### DIRECTIONS
Name every person mentioned by name in the passage below about sitting under the fig tree, other than God.

### DOCUMENT TEXT
···

Third, what does under the fig tree mean?  When Nathanael, the blessing from God who is sincere about searching for and living for God and his kingdom, asks Jesus how he knows who he is, Jesus tells him that before Philip called Nathanael, before Philip summonsed Nathanael to come and follow Jesus, Jesus saw him under the fig tree.  “Sitting under one’s own vine and fig tree” was a common phrase in ancient Israel.  It symbolized well-being or shalom due to the blessings of God.
The prophet Micah used this phrase when speaking about the coming kingdom of God.  “In the last days the mountain of the LORD's temple will be established as chief among the mountains; it will be raised above the hills, and peoples will stream to it.  Many nations will come and say, ‘Come, let us go up to the mountain of the LORD, to the house of the God of Jacob. He will teach us his ways, so that we may walk in his paths.’ The law will go out from Zion, the word of the LORD from Jerusalem.  He will judge between many peoples and will settle disputes for strong nations far and wide. They will beat their swords into ploughshares and their spears into pruning hooks. Nation will not take up sword against nation, nor will they train for war anymore.  Every man will sit under his own vine and under his own fig tree, and no one will make them afraid, for the LORD Almighty has spoken.  All the nations may walk in the name of their gods; we will walk in the name of the LORD our God for ever and ever.  "In that day," declares the LORD, ‘I will gather the lame; I will assemble the exiles and those I have brought to grief.  I will make the lame a remnant, those driven away a strong nation. The LORD will rule over them in Mount Zion from that day and forever’” (Jn. 4:1-7).

···

### EXTRACTED INFORMATION

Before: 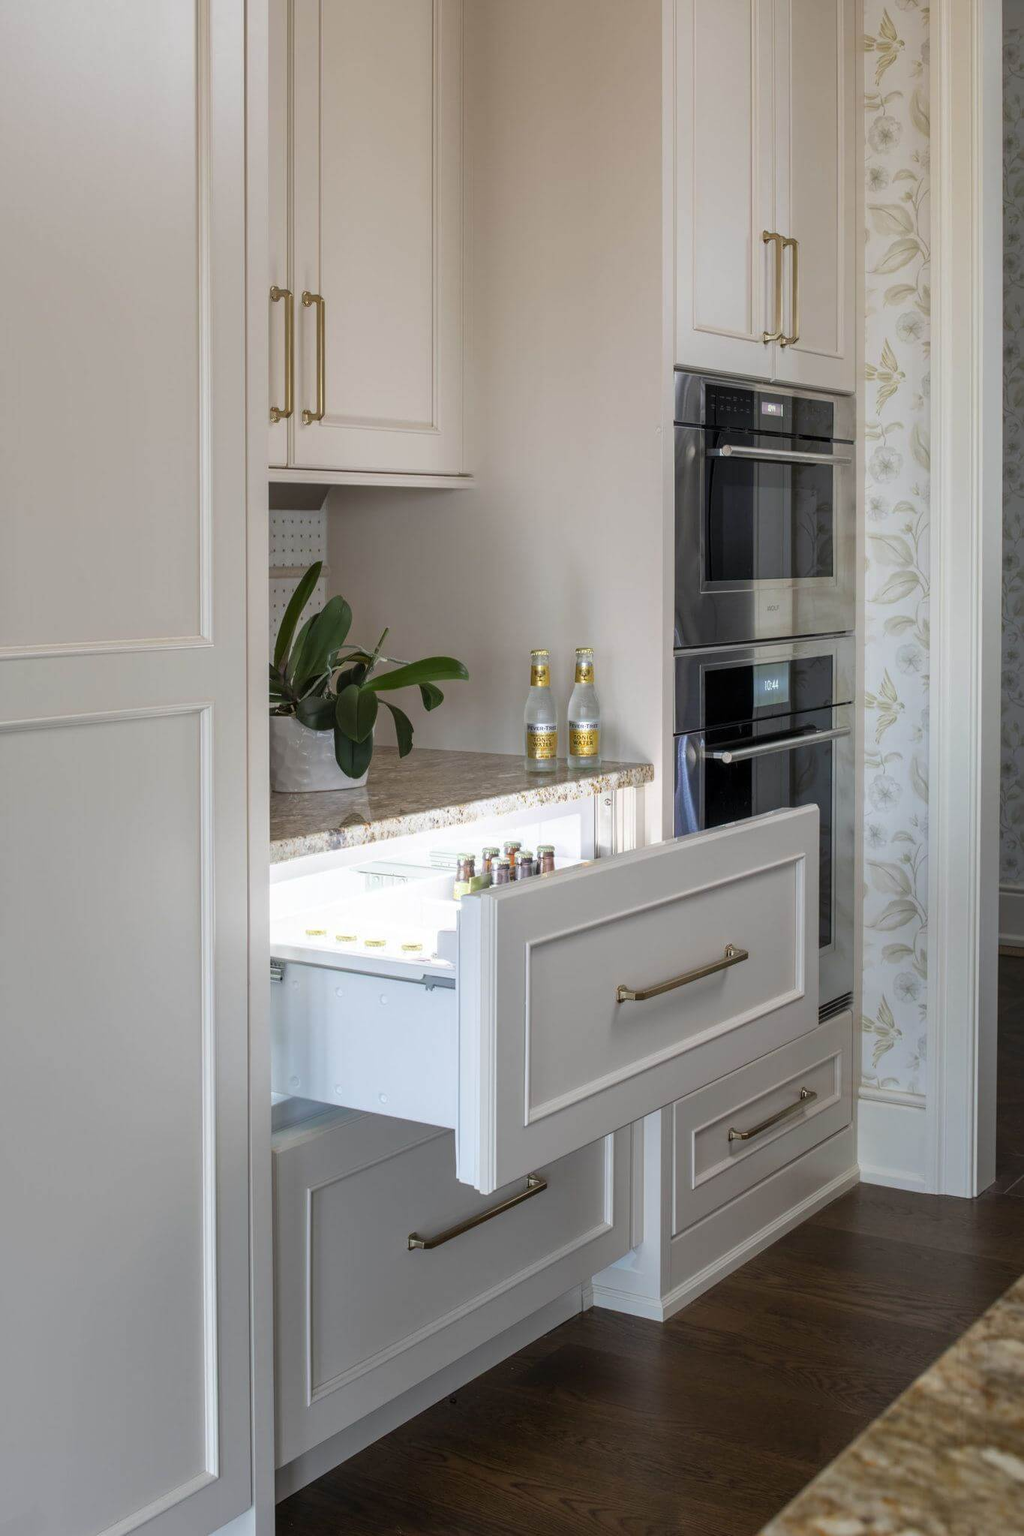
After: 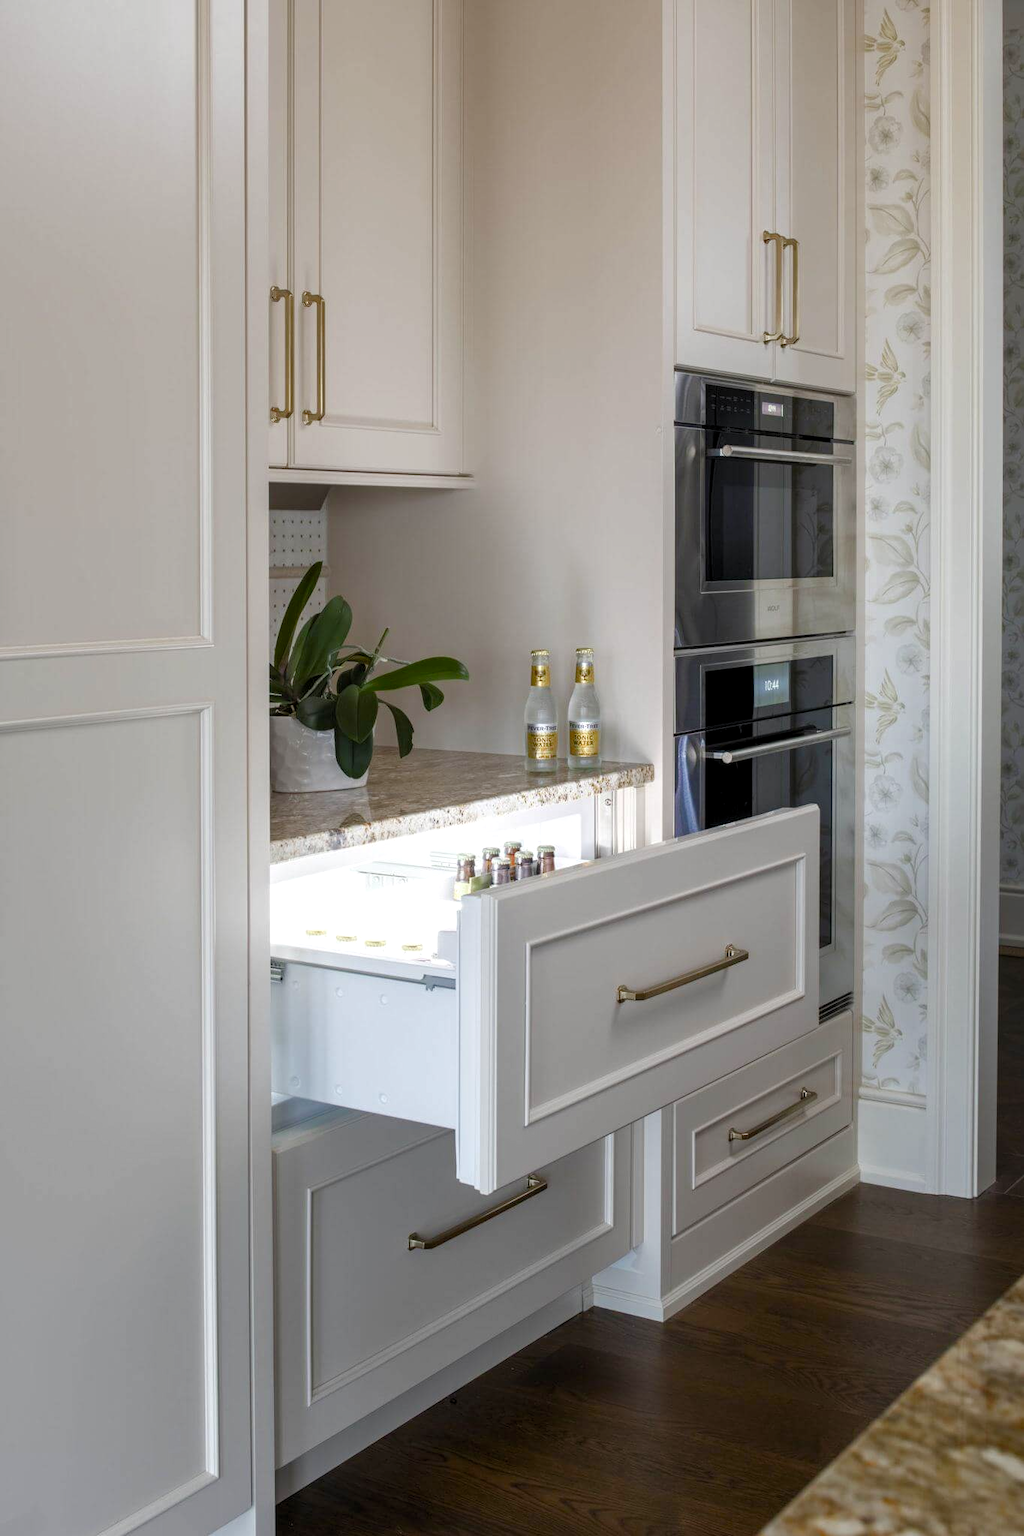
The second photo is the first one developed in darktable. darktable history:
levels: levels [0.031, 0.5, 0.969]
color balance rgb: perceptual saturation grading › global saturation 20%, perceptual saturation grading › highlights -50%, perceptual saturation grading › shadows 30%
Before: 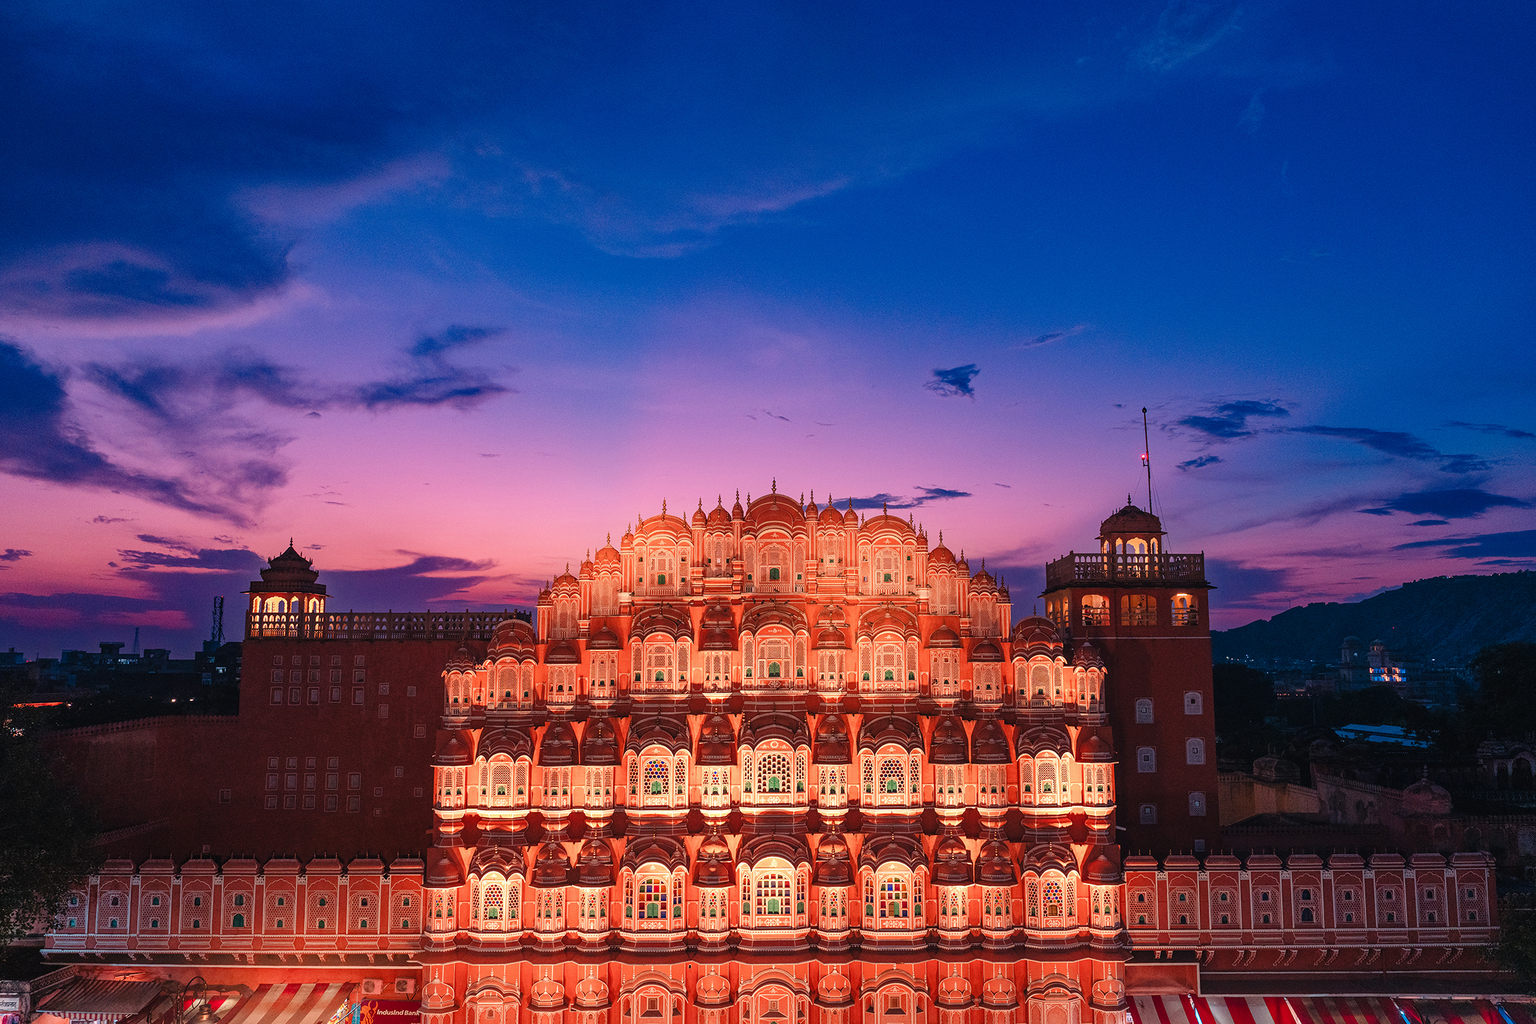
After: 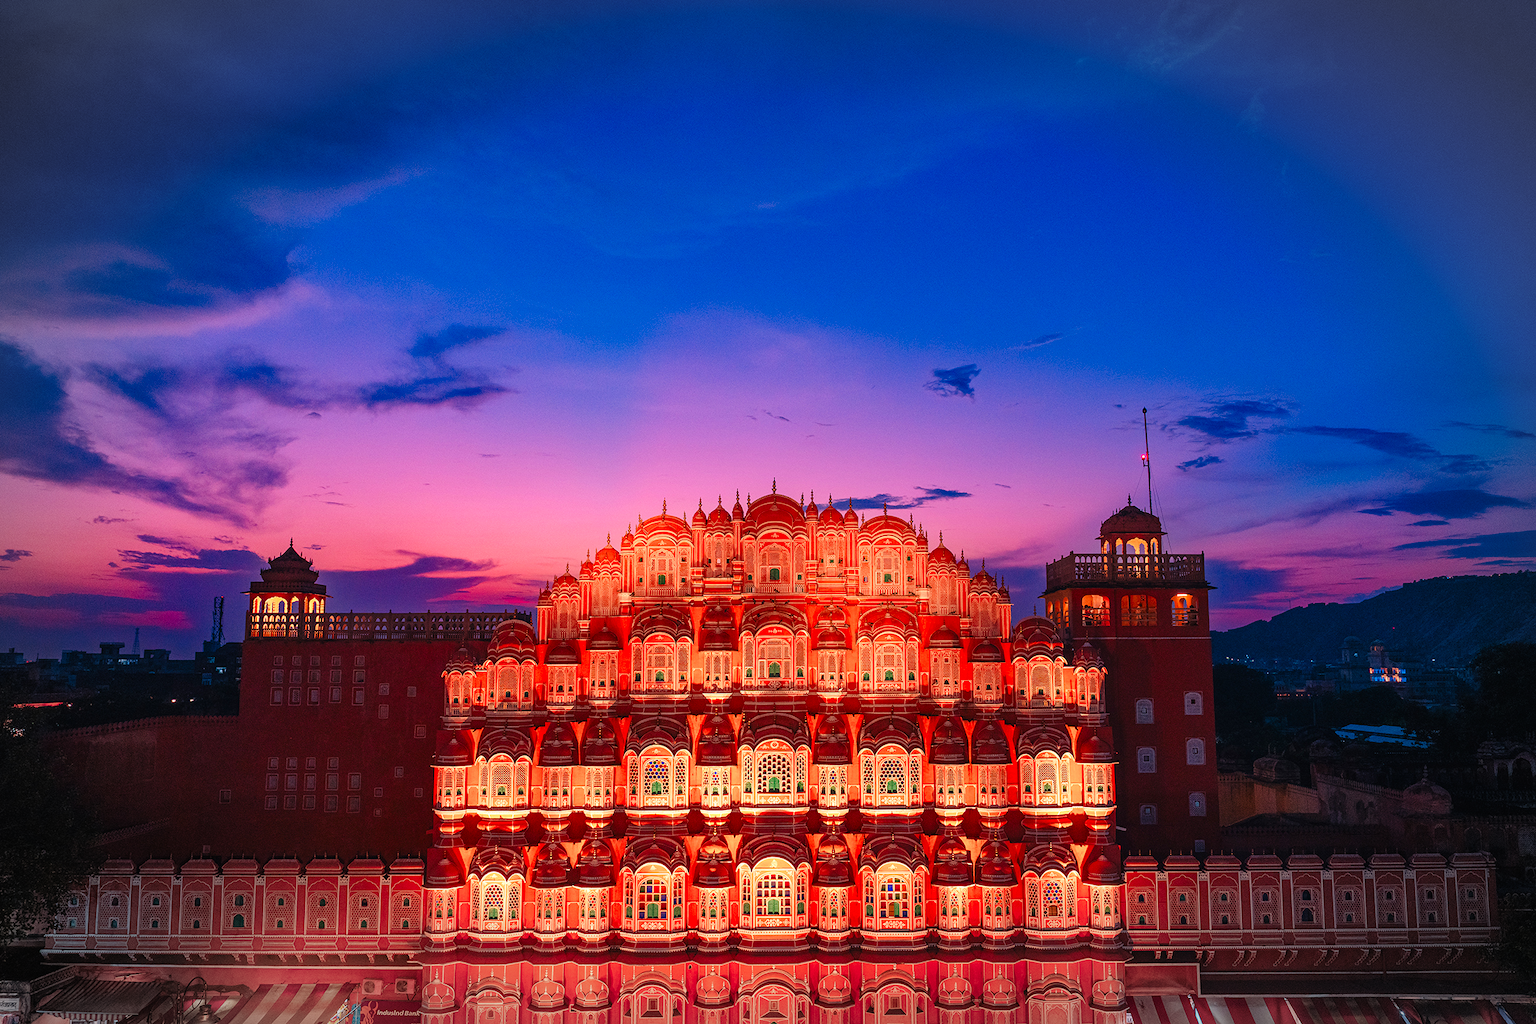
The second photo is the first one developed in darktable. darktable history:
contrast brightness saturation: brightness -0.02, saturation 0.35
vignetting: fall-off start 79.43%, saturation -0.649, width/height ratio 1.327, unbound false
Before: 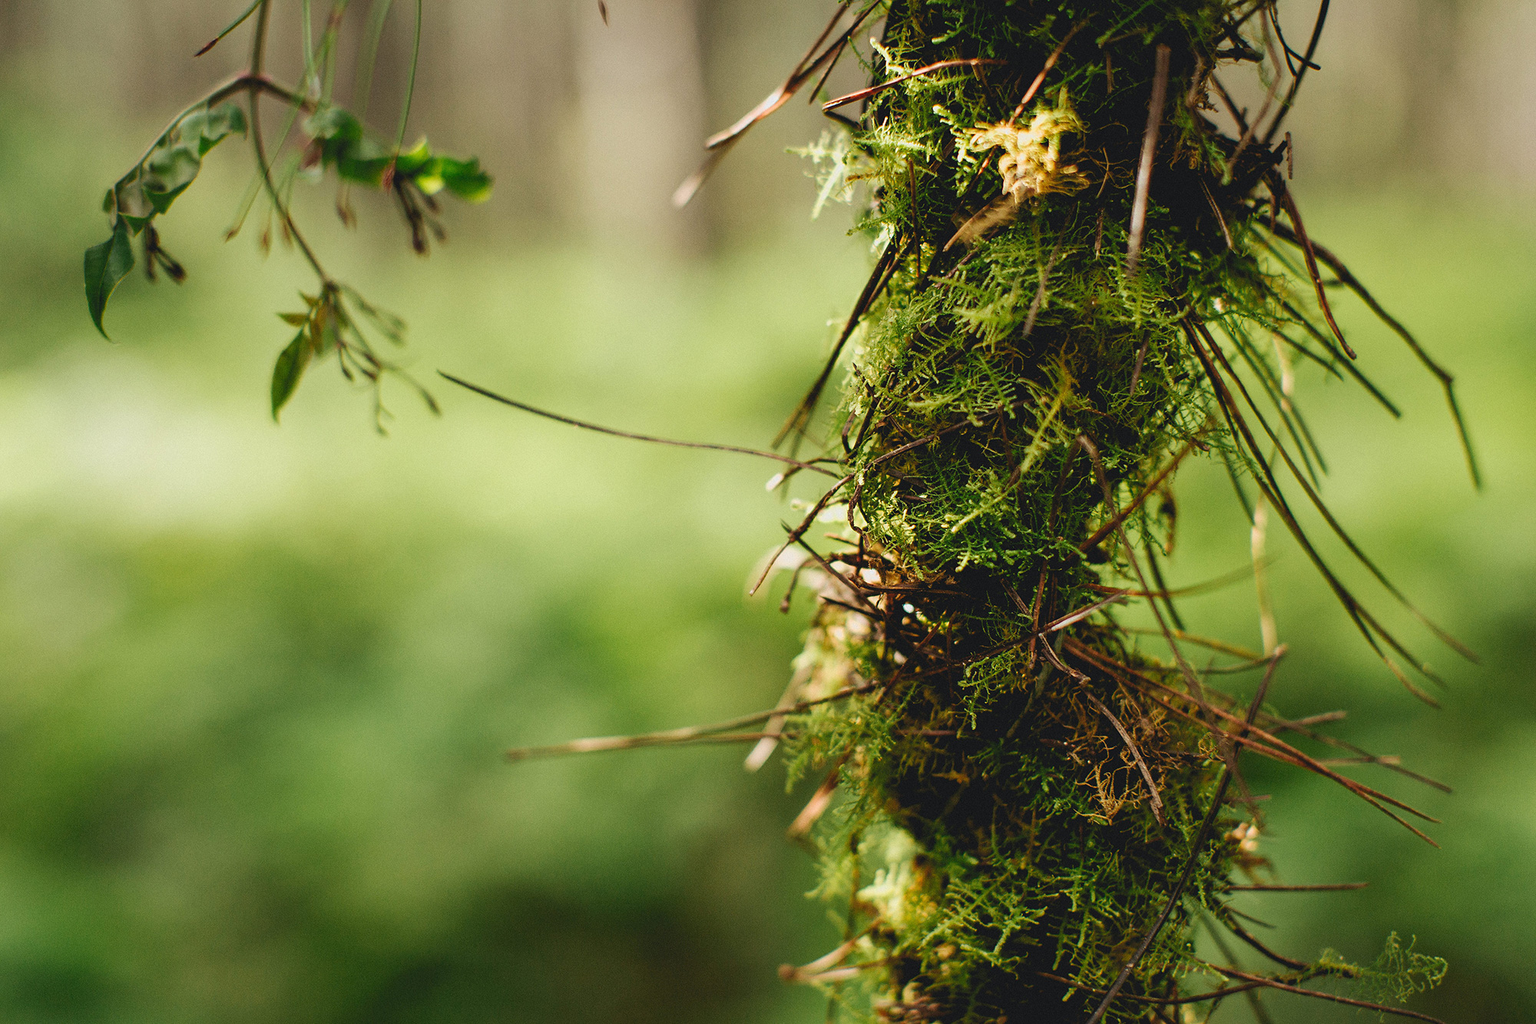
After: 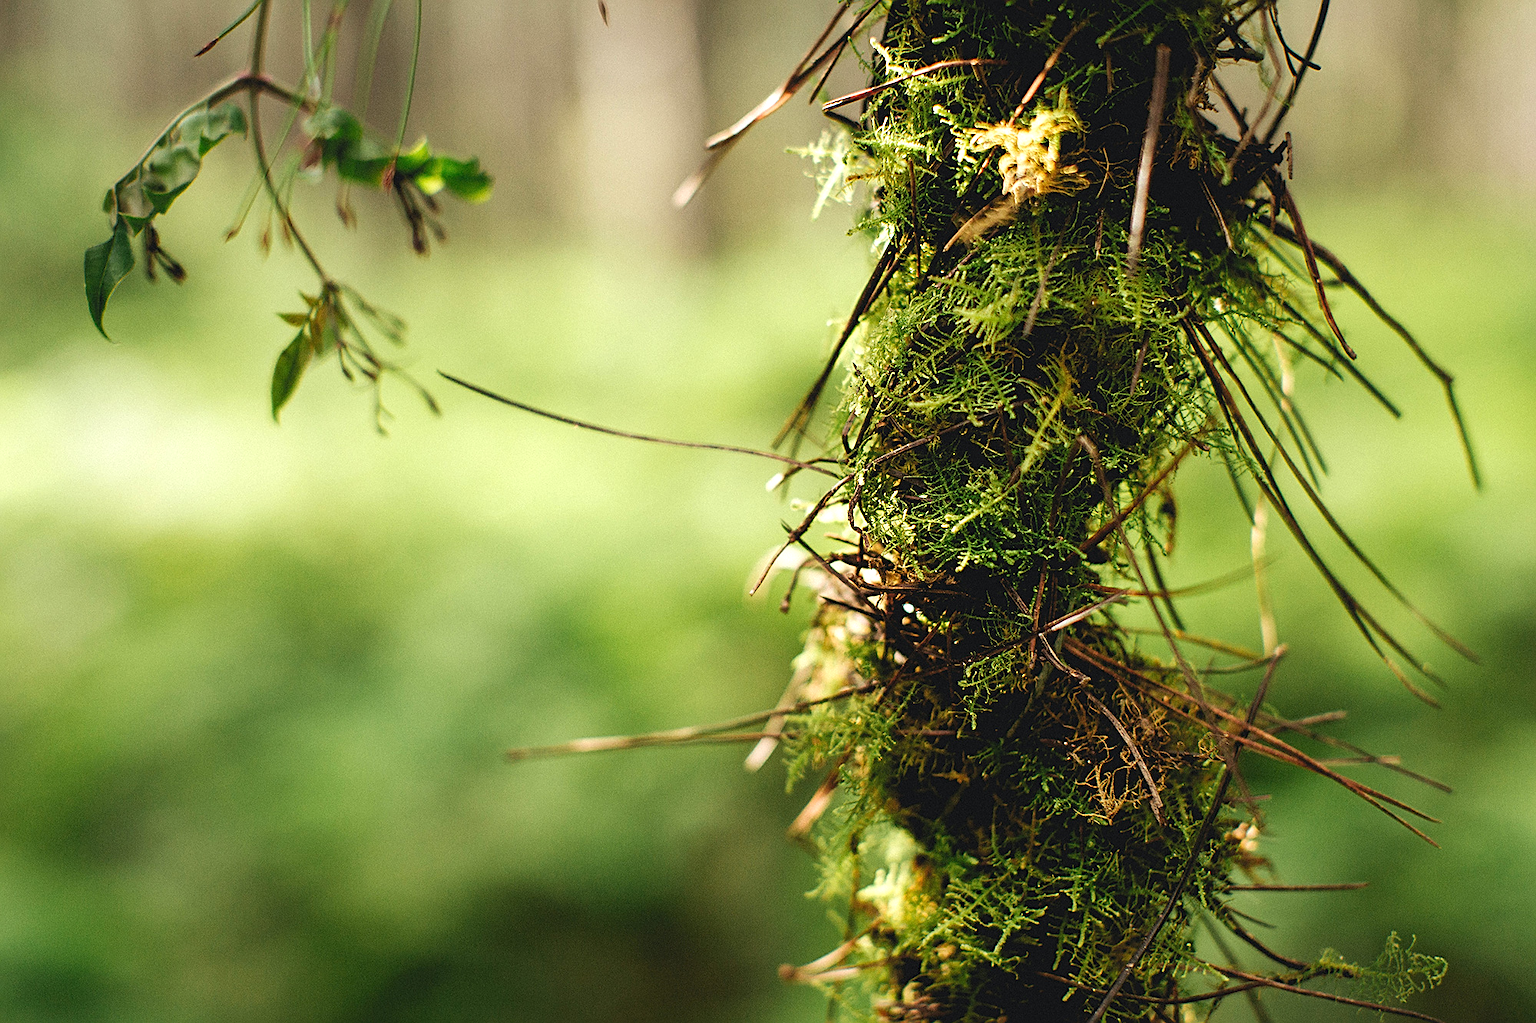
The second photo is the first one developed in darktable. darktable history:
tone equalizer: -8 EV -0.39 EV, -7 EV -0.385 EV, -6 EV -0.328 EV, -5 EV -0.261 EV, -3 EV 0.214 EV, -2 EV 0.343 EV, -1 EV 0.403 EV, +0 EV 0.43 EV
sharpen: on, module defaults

···

### YOUR RESPONSE
Nathanael, Jesus, Philip, Micah, Jacob